Hello, I'm on my 4rth week of NLP, my job is physically demanding and even though I numbers go up in the press, bench and deadlift I find hard to go up in the squat I think is hard for me to recover in 48 hours. Yesterday I wasn't able to lift my previous numbers and I went back in today and squatted 5lbs more for 3 sets of 5. Any help with this ? Is it a good idea if I follow the 4 day split as a novice?
Thanks, I'll eat more and stick to the program.
It is impossible to help you properly if we do not know you bodyweight, height, age, your calories intake per day and a brief reference of your last weeks adding weight to the bar.
Hi,
Weight 170lbs
Height 5'9
Age 34
I eat about 3,500 to 4,000 calories I've gained 9lbs and some fat around the waist these 4 weeks that I've been running the program.
Squat went from 175 to 231lbs
Deadlift from 192 to 275lbs
Press from 64 to 99lbs
Bench from 125 to 155lbs
I've been adding 5lbs to every movement apart from DL that I've been adding more.
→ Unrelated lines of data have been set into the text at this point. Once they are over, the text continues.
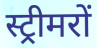
स्ट्रीमरोंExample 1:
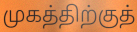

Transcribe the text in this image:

முகத்திற்குத்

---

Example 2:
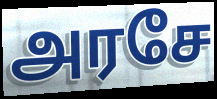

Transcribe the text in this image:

அரசே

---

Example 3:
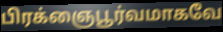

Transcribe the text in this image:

பிரக்ஞைபூர்வமாகவே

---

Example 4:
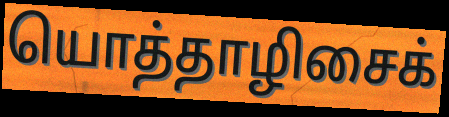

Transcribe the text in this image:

யொத்தாழிசைக்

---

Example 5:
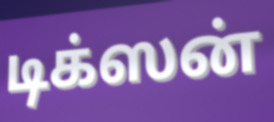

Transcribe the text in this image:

டிக்ஸன்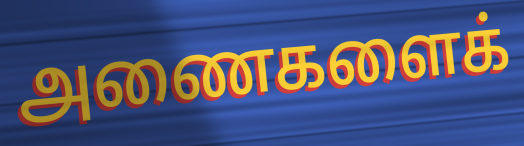
அணைகளைக்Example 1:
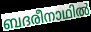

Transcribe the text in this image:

ബദരീനാഥിൽ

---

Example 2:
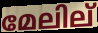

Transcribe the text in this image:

മേലില്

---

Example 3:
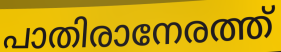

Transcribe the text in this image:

പാതിരാനേരത്ത്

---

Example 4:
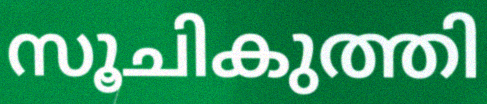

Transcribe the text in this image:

സൂചികുത്തി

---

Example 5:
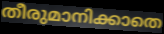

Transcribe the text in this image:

തീരുമാനിക്കാതെ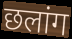
छलांगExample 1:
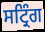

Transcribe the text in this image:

ਸਟ੍ਰਿੰਗ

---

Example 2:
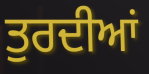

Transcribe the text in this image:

ਤੁਰਦੀਆਂ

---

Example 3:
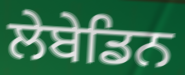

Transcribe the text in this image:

ਲੇਬੇਡਿਨ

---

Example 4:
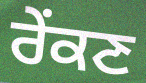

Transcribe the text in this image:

ਰੇੰਕਣ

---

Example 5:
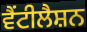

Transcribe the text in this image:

ਵੈਂਟੀਲੈਸ਼ਨ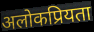
अलोकप्रियताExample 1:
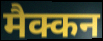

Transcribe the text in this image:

मैक्कन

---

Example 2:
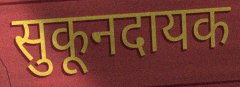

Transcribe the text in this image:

सुकूनदायक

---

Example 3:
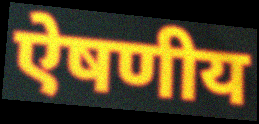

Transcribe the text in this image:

ऐषणीय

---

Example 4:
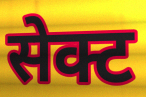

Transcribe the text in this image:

सेक्ट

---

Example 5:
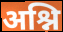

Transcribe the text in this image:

अश्नि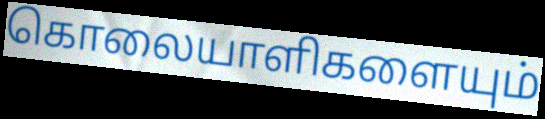
கொலையாளிகளையும்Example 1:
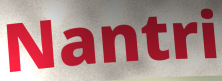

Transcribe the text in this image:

Nantri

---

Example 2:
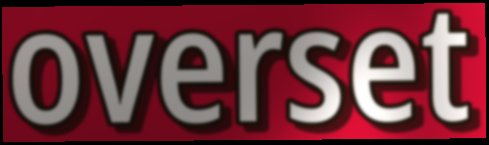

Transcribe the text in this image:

overset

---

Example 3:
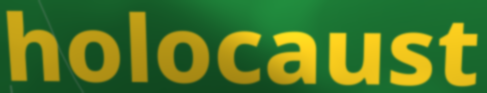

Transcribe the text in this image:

holocaust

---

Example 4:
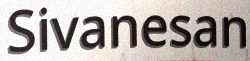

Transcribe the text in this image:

Sivanesan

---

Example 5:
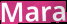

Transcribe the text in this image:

Mara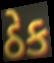
ઠેક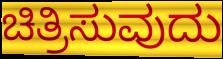
ಚಿತ್ರಿಸುವುದುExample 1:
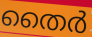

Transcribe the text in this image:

തൈർ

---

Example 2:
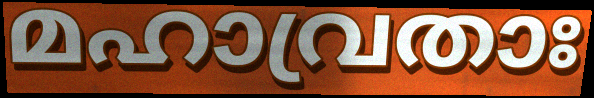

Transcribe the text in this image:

മഹാവ്രതാഃ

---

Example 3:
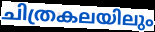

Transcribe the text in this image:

ചിത്രകലയിലും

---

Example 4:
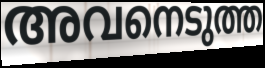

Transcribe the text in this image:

അവനെടുത്ത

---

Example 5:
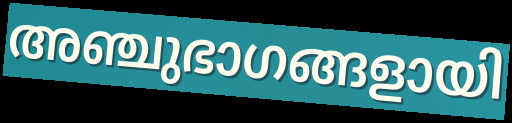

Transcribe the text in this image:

അഞ്ചുഭാഗങ്ങളായി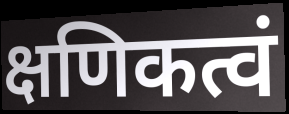
क्षणिकत्वं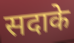
सदाकेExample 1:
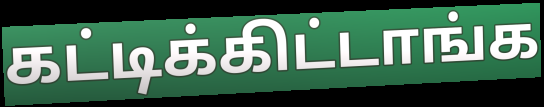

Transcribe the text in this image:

கட்டிக்கிட்டாங்க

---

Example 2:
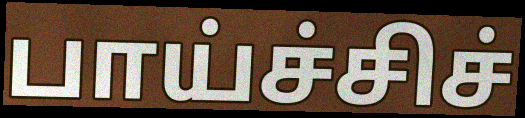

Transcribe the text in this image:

பாய்ச்சிச்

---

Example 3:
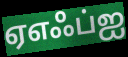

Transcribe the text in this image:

ஏஎஃப்ஐ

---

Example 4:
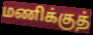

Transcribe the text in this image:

மணிக்குத்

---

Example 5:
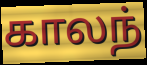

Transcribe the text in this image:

காலந்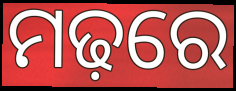
ମଢ଼ରେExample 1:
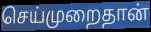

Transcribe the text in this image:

செய்முறைதான்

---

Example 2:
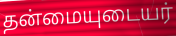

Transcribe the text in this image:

தன்மையுடையர்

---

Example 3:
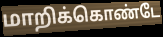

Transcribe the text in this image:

மாறிக்கொண்டே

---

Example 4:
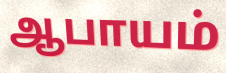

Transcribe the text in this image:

ஆபாயம்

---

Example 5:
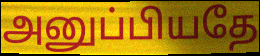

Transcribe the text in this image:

அனுப்பியதேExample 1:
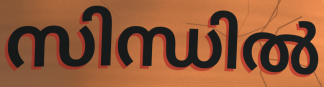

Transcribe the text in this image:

സിന്ധിൽ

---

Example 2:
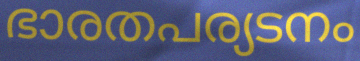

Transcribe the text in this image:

ഭാരതപര്യടനം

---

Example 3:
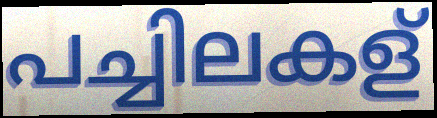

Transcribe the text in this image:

പച്ചിലകള്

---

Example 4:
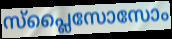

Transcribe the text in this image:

സ്പ്ലൈസോസോം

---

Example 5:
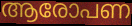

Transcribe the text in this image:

ആരോപണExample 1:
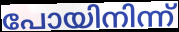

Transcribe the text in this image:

In the middle of the 4rth week I couldn't make not even the first set of the squat so I went the next day and manage to add 5lbs more and finish all 3 sets but that's only for the squat I don't have any issue to add weight to the rest movement, I'm just thinking because of my work it's harder to recover.
PS: we use kg here so these are the conversation numbers.
Minor speed bump. It happens. Remove the phrase "fat around the waist" from your vocabulary for six months. Get to 200 pounds yesterday.
None of those weights are even tickling the bottom of what should be a fatiguing workout for someone in your demographic. Do this right and you will know what I mean.
If you are not doing light squat day, you might consider it. It's early for it, but you need your deadlift to catch up, and backing off a bit could help manage the stress.
If you are not deadlifting 3 times weekly with 10lb/5kg jumps then you ought to. A higher deadlift keeps your squat from stalling.